The Middle East Channel

The royal road to democracy

In his June 17 speech, Morocco's King Mohammed VI paved the way toward a mature democracy. The new constitution that he has called for goes beyond the question of the balance of power between the king and elected officials. It brings the Moroccan state into modernity.

The king's constitutional reforms will transfer most authority to an elected prime minister, who will have the power to appoint and dismiss ministers and state officials. The new Moroccan parliament, in effect, will have the same powers as representative assemblies of developed democracies -- complete with a bicameral legislature akin to U.S. Congress.

The new constitution will also enshrine Morocco's adherence to universal values, ranging from human rights to the protection of ethnic and religious minorities to fostering economic justice and protecting the environment. It establishes the primacy of international conventions and the necessity of adapting Moroccan laws to them. This is a huge step forward, which promises to safeguard the rights of women, for example, from the dictates of the religious establishment. Finally, the constitutional reforms include the guarantee of an independent judiciary and a new commitment to combat corruption.

Morocco has been praised by observers for its relatively light response to the widespread demonstrations of recent months. In fact, pluralism and tolerance have been a mainstay of Moroccan culture for generations. The state has acknowledged past human rights violations and initiated a process to compensate victims of the regime of the king's father, who ruled until his death in 1999. The new king promptly committed to turn a new page in Moroccan history -- fostering civil society while making amends for past wrongs.

[Requirement A]: In the rows, change "copies" to "duplicates" in the lines starting at the one containing "Note: File three" and ending at the one containing "unless the form", keeping everything else the same and returning only those lines.
The rows have no connection to the article on Morocco's new constitution.

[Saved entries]
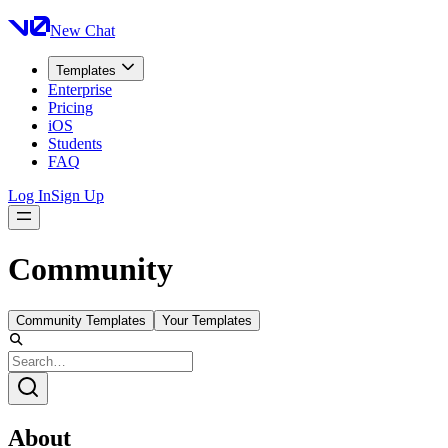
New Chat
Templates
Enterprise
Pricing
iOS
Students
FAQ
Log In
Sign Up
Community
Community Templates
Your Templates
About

* * *

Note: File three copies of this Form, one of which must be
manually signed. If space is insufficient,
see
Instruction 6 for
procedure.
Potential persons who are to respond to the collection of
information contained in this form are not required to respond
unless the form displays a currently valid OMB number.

...

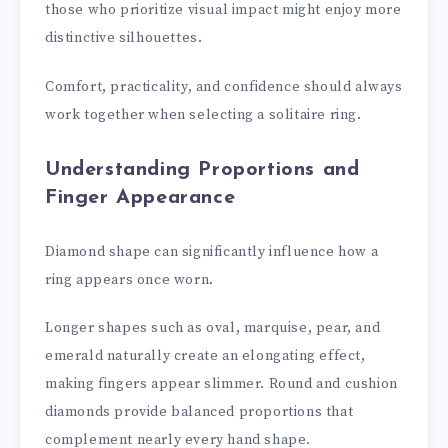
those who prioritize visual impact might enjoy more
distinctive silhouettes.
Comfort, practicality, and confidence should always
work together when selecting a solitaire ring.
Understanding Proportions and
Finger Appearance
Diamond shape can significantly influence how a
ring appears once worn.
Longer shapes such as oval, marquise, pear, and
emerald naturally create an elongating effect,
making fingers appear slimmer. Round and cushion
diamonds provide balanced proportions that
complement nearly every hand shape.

[Requirement B]: According to the article on Morocco's new constitution, who will have the power to appoint and dismiss ministers and state officials?

[Task output A]:
Note: File three duplicates of this Form, one of which must be
manually signed. If space is insufficient,
see
Instruction 6 for
procedure.
Potential persons who are to respond to the collection of
information contained in this form are not required to respond
unless the form displays a currently valid OMB number.

[Task output B]: An elected prime minister.